Material for the task below:
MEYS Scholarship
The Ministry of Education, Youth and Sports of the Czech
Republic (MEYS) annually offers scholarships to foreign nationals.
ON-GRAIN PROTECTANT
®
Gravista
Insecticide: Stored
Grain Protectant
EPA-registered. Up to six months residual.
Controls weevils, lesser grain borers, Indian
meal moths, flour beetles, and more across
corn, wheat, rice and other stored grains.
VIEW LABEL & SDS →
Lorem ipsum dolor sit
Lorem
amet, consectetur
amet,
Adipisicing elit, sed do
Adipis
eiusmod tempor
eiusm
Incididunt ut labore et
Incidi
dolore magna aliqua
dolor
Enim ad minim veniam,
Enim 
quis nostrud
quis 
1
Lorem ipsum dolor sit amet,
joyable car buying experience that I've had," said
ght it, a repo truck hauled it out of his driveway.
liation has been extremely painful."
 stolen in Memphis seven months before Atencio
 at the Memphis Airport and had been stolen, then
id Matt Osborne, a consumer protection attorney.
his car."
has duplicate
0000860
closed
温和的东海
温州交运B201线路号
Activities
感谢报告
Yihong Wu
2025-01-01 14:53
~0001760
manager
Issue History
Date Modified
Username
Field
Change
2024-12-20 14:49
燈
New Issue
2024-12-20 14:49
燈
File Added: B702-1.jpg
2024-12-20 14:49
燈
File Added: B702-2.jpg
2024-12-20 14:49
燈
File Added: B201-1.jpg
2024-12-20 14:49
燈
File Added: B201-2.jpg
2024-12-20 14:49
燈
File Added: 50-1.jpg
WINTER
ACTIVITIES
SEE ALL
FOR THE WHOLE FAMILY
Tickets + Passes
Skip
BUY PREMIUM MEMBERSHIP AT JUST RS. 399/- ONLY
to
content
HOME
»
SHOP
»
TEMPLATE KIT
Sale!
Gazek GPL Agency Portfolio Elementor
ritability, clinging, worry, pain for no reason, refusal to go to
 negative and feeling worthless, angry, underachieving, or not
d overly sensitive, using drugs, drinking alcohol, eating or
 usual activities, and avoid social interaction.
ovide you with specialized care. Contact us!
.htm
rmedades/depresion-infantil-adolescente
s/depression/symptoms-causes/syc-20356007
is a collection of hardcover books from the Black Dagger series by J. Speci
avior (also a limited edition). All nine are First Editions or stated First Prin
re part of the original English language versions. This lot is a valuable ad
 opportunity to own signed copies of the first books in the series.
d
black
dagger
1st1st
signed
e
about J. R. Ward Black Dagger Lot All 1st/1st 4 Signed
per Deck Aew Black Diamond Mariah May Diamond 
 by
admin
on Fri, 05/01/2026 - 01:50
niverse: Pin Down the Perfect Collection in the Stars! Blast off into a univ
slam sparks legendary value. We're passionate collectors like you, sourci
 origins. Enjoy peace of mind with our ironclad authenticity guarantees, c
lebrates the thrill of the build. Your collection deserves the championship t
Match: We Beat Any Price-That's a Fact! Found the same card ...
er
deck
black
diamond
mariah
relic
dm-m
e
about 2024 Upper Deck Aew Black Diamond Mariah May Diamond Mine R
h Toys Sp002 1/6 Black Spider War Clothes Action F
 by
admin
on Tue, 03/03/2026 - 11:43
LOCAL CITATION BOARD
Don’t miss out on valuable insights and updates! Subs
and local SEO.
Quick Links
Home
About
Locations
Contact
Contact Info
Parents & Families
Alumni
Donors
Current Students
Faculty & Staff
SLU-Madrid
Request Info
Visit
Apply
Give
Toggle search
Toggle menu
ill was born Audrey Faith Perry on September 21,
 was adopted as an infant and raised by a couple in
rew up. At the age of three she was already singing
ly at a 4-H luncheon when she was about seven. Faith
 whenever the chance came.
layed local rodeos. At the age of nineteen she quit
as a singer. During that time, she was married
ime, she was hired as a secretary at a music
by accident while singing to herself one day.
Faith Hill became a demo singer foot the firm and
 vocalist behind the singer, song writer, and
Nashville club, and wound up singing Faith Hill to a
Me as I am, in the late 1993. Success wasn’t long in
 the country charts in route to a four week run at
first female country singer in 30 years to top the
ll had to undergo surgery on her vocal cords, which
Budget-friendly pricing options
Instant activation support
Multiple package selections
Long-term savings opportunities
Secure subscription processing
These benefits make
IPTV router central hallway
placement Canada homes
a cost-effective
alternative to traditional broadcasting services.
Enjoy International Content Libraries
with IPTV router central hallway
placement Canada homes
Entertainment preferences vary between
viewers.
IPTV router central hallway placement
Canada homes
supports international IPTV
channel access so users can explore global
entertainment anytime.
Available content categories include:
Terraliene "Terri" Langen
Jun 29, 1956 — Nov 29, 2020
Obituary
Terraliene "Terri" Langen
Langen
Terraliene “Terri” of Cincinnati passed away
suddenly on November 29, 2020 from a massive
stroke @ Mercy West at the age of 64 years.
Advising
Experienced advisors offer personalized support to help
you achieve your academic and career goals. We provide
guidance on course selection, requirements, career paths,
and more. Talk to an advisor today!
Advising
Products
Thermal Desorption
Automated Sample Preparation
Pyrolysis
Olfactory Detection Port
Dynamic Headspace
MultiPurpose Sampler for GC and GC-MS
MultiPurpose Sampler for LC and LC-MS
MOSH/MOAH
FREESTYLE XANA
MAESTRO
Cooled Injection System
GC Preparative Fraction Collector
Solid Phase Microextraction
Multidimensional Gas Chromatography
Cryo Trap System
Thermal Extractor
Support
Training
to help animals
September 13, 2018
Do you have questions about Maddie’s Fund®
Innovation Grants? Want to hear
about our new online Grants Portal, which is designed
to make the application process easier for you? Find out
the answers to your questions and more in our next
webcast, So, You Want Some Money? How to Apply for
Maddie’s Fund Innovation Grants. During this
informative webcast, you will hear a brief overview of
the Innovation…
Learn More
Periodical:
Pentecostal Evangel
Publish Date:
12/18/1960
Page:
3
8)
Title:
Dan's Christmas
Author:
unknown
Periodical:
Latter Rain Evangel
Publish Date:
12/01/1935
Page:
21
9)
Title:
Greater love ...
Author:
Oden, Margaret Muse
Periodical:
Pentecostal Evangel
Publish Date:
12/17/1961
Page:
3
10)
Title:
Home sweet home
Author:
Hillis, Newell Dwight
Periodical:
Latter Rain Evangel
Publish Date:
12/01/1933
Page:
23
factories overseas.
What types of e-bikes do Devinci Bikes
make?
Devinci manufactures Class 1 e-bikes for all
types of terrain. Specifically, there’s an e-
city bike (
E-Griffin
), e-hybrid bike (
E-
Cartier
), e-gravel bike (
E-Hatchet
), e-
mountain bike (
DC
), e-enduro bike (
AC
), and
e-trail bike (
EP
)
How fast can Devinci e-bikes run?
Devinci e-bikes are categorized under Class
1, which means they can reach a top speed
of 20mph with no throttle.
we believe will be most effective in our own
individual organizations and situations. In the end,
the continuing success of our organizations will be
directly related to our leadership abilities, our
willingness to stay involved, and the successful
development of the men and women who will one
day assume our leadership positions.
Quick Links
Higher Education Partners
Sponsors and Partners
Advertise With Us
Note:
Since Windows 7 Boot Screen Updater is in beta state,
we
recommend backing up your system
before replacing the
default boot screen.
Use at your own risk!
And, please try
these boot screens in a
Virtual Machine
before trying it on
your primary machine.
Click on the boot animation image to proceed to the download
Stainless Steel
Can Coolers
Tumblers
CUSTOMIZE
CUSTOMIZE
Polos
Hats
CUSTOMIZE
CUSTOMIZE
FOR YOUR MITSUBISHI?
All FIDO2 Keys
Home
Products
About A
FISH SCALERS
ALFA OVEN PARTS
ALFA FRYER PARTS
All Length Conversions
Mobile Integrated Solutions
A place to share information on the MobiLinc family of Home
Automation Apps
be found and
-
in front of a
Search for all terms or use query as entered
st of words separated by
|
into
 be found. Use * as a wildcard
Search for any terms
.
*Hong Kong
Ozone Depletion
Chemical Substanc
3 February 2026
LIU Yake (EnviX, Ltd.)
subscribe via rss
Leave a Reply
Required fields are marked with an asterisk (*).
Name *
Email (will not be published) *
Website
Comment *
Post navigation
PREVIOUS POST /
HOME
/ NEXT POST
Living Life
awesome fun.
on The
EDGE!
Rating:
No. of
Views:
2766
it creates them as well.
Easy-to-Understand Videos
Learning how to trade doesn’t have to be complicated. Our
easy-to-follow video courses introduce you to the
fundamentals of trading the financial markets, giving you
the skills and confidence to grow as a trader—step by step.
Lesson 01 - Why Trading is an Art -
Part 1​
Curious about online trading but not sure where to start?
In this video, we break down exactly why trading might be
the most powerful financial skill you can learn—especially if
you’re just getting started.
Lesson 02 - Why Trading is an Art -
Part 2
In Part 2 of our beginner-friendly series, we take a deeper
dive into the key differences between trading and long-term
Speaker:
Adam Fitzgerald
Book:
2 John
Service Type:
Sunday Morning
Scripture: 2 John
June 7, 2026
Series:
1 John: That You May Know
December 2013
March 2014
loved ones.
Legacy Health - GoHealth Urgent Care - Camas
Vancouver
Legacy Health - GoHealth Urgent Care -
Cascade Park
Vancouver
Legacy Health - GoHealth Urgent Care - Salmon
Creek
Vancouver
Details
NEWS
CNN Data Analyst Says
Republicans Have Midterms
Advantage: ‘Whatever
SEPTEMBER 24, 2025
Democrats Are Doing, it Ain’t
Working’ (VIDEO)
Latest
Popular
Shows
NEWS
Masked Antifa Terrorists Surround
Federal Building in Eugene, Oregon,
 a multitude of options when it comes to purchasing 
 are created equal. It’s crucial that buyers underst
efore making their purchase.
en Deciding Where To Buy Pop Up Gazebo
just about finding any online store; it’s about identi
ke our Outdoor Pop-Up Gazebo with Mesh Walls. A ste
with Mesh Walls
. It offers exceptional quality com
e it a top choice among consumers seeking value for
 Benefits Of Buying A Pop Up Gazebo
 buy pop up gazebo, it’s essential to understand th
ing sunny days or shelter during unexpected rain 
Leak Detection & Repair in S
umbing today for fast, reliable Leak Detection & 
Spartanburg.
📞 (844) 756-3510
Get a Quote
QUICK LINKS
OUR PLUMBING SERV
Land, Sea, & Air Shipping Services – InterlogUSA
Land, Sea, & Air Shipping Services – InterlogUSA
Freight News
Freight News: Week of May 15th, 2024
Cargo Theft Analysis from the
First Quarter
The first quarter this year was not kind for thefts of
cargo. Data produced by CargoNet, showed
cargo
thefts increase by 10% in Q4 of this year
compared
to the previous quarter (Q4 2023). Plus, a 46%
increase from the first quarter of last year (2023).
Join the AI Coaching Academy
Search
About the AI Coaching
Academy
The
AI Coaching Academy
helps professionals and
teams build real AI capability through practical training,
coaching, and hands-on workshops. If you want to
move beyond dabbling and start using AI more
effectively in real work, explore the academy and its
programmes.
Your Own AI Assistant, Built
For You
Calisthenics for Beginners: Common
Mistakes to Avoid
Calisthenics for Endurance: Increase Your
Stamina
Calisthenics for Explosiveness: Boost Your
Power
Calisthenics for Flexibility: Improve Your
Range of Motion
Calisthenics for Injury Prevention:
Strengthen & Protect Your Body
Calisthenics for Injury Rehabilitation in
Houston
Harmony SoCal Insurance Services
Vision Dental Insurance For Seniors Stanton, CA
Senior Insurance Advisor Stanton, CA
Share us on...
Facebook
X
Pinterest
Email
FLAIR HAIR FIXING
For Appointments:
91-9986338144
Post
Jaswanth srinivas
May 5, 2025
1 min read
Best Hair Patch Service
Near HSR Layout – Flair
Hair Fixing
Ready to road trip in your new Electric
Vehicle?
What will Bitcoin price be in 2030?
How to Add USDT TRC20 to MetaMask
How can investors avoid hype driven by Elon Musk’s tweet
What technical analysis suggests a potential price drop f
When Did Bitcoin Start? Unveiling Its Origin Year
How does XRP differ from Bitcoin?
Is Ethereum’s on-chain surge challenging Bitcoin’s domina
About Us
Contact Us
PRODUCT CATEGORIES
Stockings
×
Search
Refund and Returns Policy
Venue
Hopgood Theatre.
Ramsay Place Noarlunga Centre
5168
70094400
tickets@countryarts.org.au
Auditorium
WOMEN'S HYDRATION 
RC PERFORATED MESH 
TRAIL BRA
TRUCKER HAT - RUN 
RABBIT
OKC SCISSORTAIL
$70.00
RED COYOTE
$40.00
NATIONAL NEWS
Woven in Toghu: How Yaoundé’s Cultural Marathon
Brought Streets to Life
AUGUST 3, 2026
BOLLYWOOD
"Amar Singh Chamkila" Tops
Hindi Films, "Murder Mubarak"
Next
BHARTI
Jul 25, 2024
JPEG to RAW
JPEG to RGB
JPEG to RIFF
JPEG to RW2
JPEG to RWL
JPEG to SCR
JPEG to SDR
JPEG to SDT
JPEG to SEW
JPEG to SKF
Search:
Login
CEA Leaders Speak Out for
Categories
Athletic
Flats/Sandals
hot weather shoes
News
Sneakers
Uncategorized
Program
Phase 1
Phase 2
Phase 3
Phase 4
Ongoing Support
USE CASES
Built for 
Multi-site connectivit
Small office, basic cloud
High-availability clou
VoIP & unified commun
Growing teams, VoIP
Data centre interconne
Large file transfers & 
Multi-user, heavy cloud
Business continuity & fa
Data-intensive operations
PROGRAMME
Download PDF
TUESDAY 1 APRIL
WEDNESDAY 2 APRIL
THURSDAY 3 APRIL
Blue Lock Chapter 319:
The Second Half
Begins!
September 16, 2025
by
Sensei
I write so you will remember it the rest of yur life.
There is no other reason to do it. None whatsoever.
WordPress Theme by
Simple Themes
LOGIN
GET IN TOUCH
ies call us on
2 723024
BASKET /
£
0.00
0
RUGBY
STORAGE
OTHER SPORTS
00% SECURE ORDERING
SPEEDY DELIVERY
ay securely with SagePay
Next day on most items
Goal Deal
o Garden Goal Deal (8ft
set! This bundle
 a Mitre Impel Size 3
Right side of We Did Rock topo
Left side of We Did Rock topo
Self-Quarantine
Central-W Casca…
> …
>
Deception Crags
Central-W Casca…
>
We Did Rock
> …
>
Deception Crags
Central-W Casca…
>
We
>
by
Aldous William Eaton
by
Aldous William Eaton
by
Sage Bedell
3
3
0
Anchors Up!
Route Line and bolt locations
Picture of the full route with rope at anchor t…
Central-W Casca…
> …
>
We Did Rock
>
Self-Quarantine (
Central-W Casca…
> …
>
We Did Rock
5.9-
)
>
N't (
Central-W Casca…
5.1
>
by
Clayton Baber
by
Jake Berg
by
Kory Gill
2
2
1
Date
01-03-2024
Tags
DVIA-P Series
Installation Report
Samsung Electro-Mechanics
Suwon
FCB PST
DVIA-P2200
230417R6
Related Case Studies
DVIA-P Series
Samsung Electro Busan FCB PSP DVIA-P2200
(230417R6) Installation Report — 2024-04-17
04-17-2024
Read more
End of Material for the task.
Turn the listing, from its first line up to and including the line with "Controls weevils, lesser grain borers, Indian", into a JSON list of strings with one string per line and any blank lines omitted.

[
  "MEYS Scholarship",
  "The Ministry of Education, Youth and Sports of the Czech",
  "Republic (MEYS) annually offers scholarships to foreign nationals.",
  "ON-GRAIN PROTECTANT",
  "®",
  "Gravista",
  "Insecticide: Stored",
  "Grain Protectant",
  "EPA-registered. Up to six months residual.",
  "Controls weevils, lesser grain borers, Indian"
]